Zu Beginn des 20. Jahrhunderts: Soldaten marschieren über den Bismarckplatz zur damals nahe gelegenen Moltkekaserne (oben). Nach dem Zweiten Weltkrieg: Frauen kaufen auf dem Markt am Bismarckplatz ein. Foto: Stadtarchiv Stuttgart

Die Initiative Stadtraum West plant eine Ausstellung mit historischem Bildmaterial aus Stuttgart-West und sucht noch Fotos. Dieser Ausflug in die Vergangenheit soll auch dabei helfen neue Ideen für den Stadtteil zu entdecken.

S-West - Zu Beginn des 20. Jahrhunderts war der Bismarckplatz eine großzügige Fläche, durchgehend gepflastert, von Bäumchen gesäumt und quasi gleichberechtigt von Schwab-, Vogelsang- und Elisabethenstraße durchkreuzt. Heute sind Vogelsang- und Elisabethenstraße gekappt. Geblieben ist – leicht zugespitzt formuliert – eine dominante Schwabstraße, die den Platz zerteilt in zwei Verkehrsinseln zerteilt, in eine mit mehr und eine mit weniger Sitzgelegenheiten. Alte Ansichten öffentlicher Plätze geben den Betrachtern nicht bloß eine Vorstellung davon, wie der Raum früher einmal geordnet war. Sie zeigen auch eine andere Interpretation des Ortes auf, andere Möglichkeiten, einen Platz zu organisieren. Kurzum: alte Postkarten können bei der Neugestaltung von Plätzen Denkanstöße geben.

Historische Fotos können hilfreich für neue Ideen sein

Das war einer der Gründe, weshalb sich Christine und Eckhard Ernst daran machten, historische Fotos vom Stuttgarter Westen zu sichten und zu sammeln.
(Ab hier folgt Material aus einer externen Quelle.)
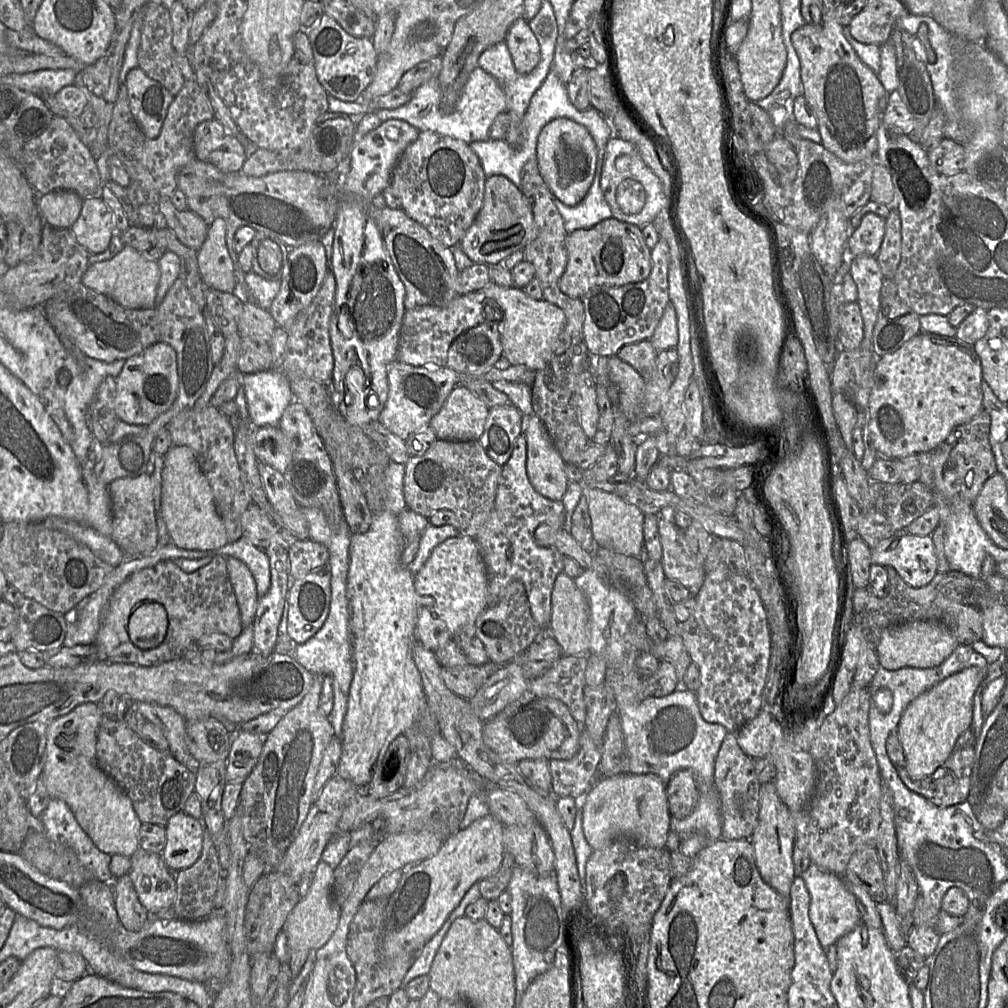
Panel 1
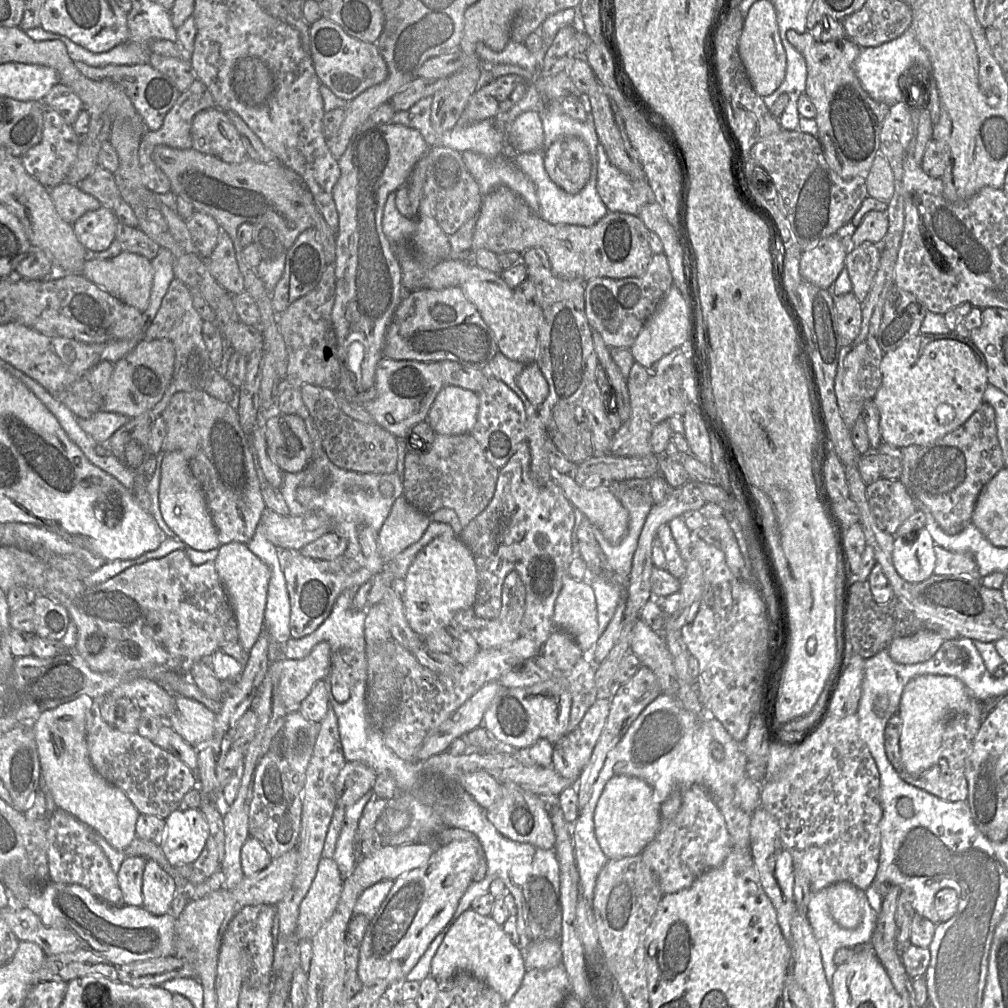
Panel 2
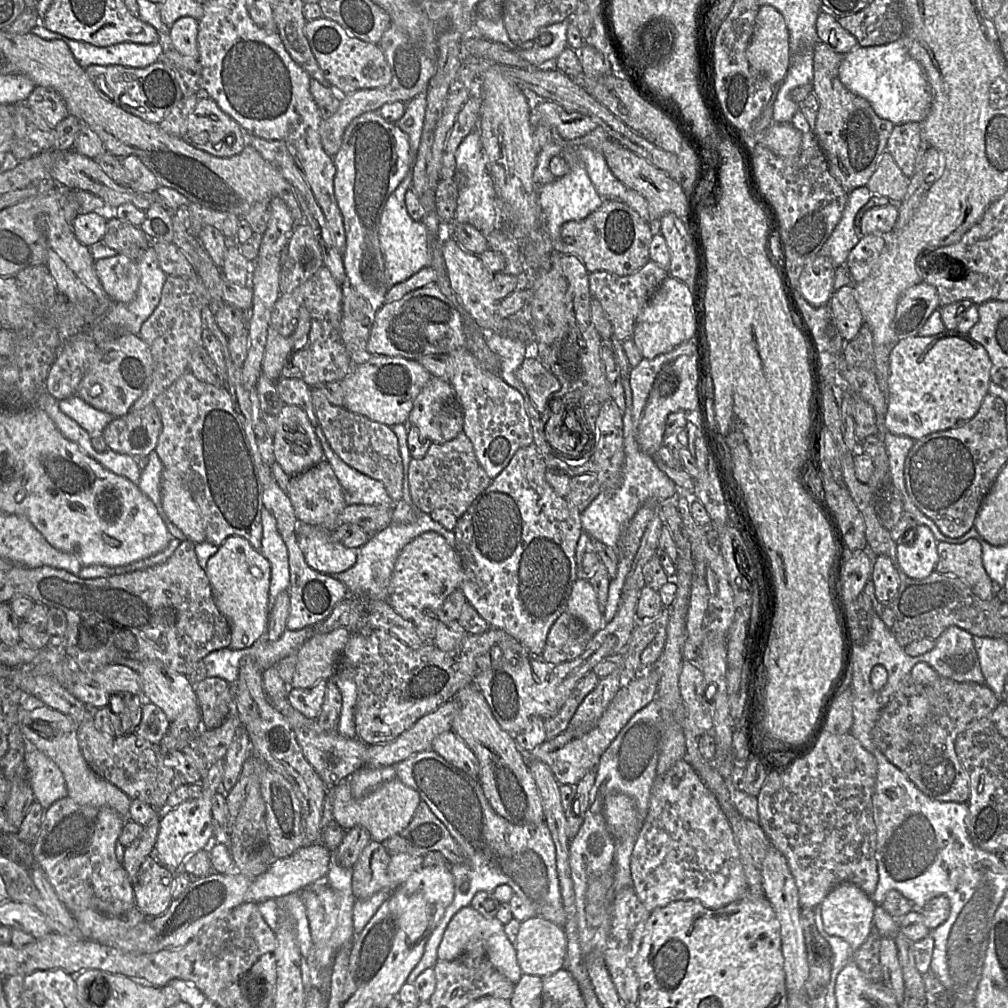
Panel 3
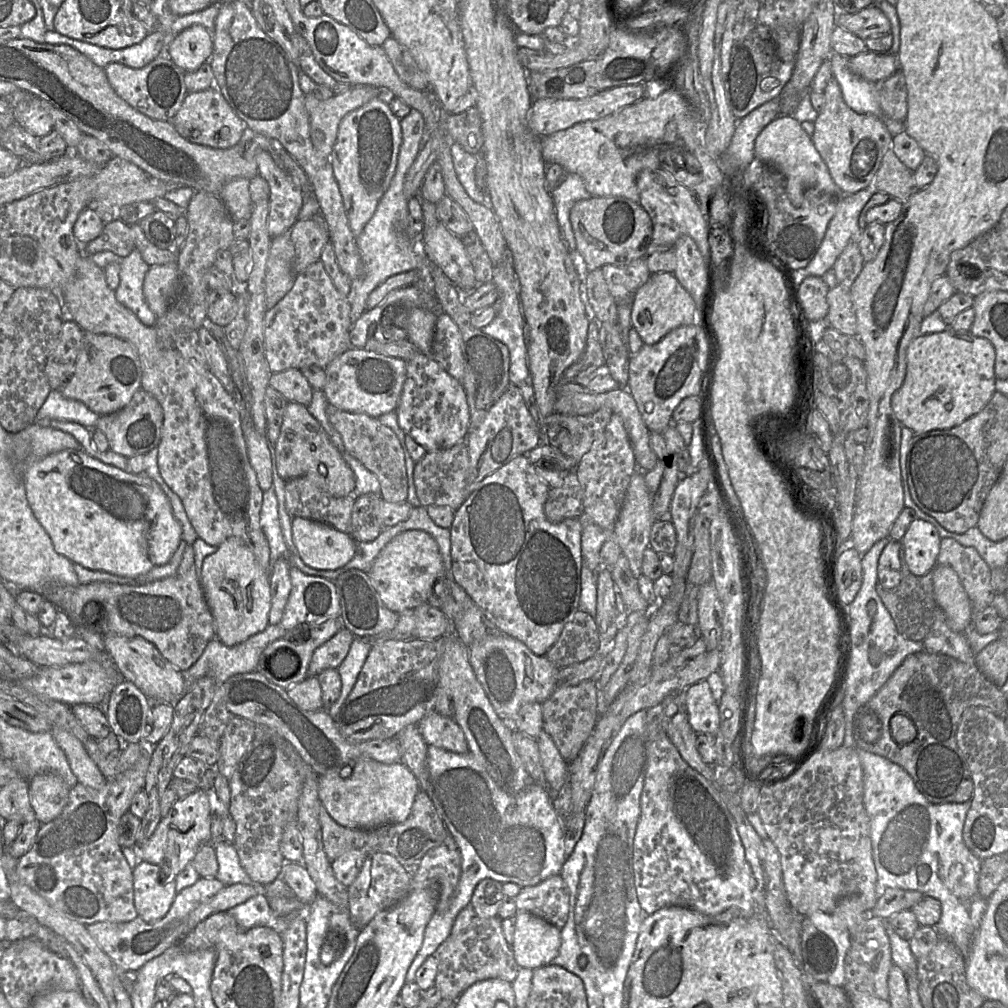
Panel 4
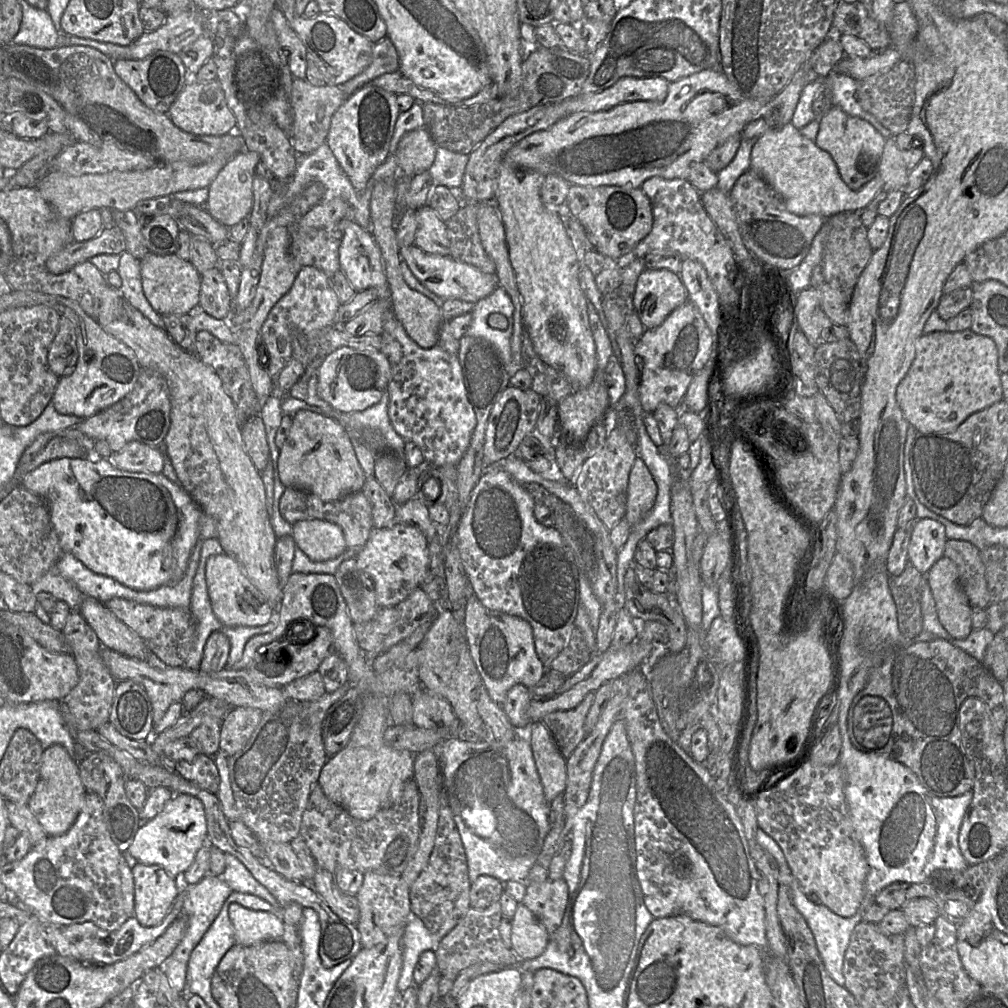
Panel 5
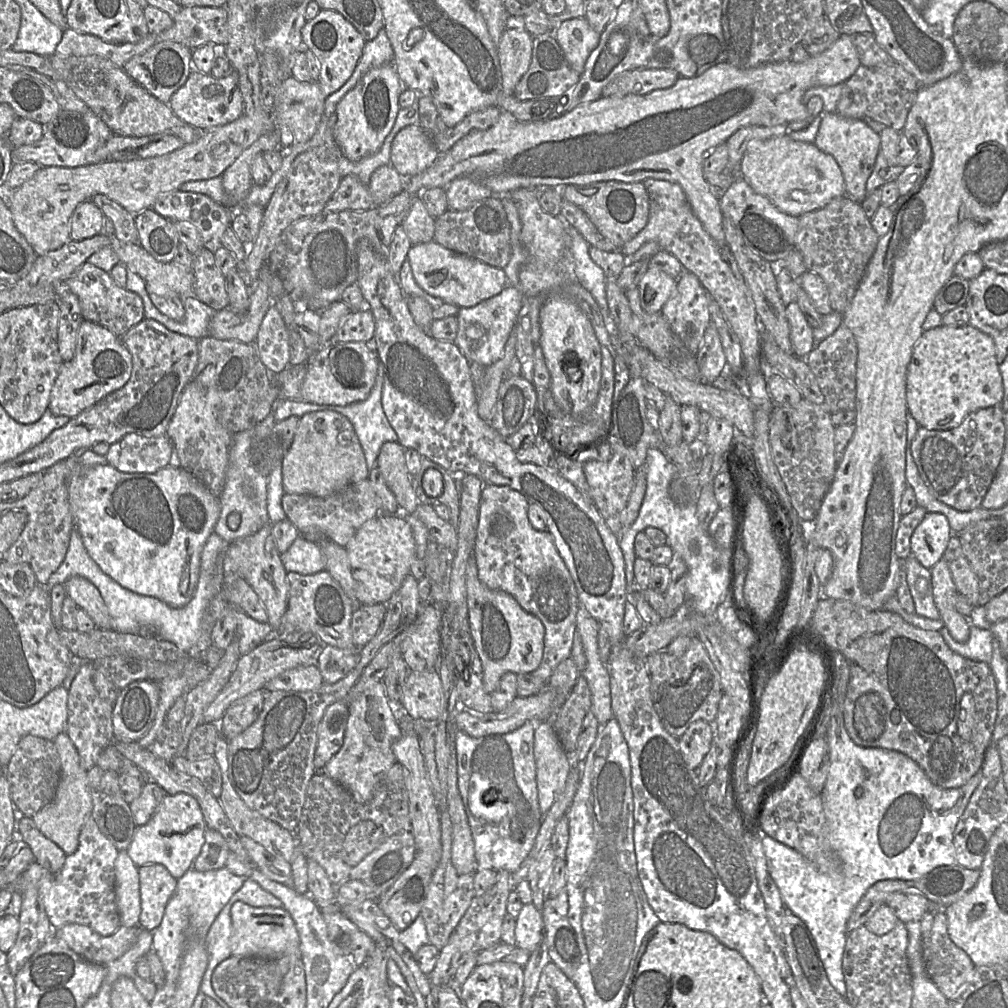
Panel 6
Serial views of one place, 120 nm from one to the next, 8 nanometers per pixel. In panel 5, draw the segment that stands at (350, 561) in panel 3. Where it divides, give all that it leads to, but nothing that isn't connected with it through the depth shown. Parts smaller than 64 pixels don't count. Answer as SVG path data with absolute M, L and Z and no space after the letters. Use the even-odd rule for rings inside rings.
M327 520L297 521L292 525L292 537L296 546L316 562L336 558L347 549L342 529Z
Das Ehepaar engagiert sich in der „Initiative Stadtraum West“, einer Gruppe aus Architekten und Stadtplanern, die sich mit Sanierungsgebiet Stuttgart 28 befasst, insbesondere mit der Neugestaltung des Bismarckplatzes und der Gegend rund um die Elisabethenanlage als Mitte des Westens. Gemeinsam mit dem Stuttgarter Stadtarchiv plant die Initiative eine Ausstellung mit historischen Fotos aus dem Stuttgarter Westen.

„Vor der Neugestaltung zentraler Flächen, wie etwa dem Bismarckplatz, wollen wir anhand von historischen Fotografien einen Blick in den öffentlichen Raum der Gründerzeit und der Folgejahre werfen“, erklärt der Diplomingenieur und Planer Eckhard Ernst. „Eine Reihe interessanter, teilweise meines Wissens nach unveröffentlichter Fotos haben wir bereits im Stadtarchiv und anderen Quellen recherchiert.“ Im vergangenen Sommer hatte wir die Initiative im Anschluss an einen Stadtspaziergang im Sanierungsgebiet im Westquartier getagt und zur Dekoration eine alte Fotos aufgehängt. „Dabei hat sich gezeigt, dass die historischen Aufnahmen auf sehr großes Interesse der Westler gestoßen sind, was uns veranlasst hat, das Thema zu vertiefen.“ Die Idee zur Ausstellung entstand.

Die Geschichte aufleben lassen um Neues zu schaffen

Da es im Westen keinen Verein gebe, der die lokale Geschichte aufforste, könne die Präsentation der historischen Bilddokumente „auch ein kleiner Beitrag dazu sein, das Geschichtsbewusstsein und auch das Geschichtsbedürfnis der Bewohner zu befördern“, hofft Ernst. Zugleich lieferten die alten Bilder mitunter neue Anregungen für laufende Debatten. Dabei gehe es ihnen keinesfalls um eine historisierende Rekonstruktion, betont Christine Ernst. Aber beispielsweise wäre ein durchgängiger Belag auf dem Bismarckplatz, wie die einstige Kopfsteinpflasterung, auch heute eine gute Option. Auch die Idee, dass Fußgänger und Fuhrwerke, wie weiland üblich, die Straße gleichberechtigt nutzen, ließe sich stellenweise recyceln. „Shared-Space“ heißt diese Art der Straßennutzung zu Neudeutsch.

Auf den alten Aufnahmen wirken die Straßen und Plätzen immer schön übersichtlich und aufgeräumt – was auch daran liegt, dass die Straßenränder nicht mit Autos zugestellt sind.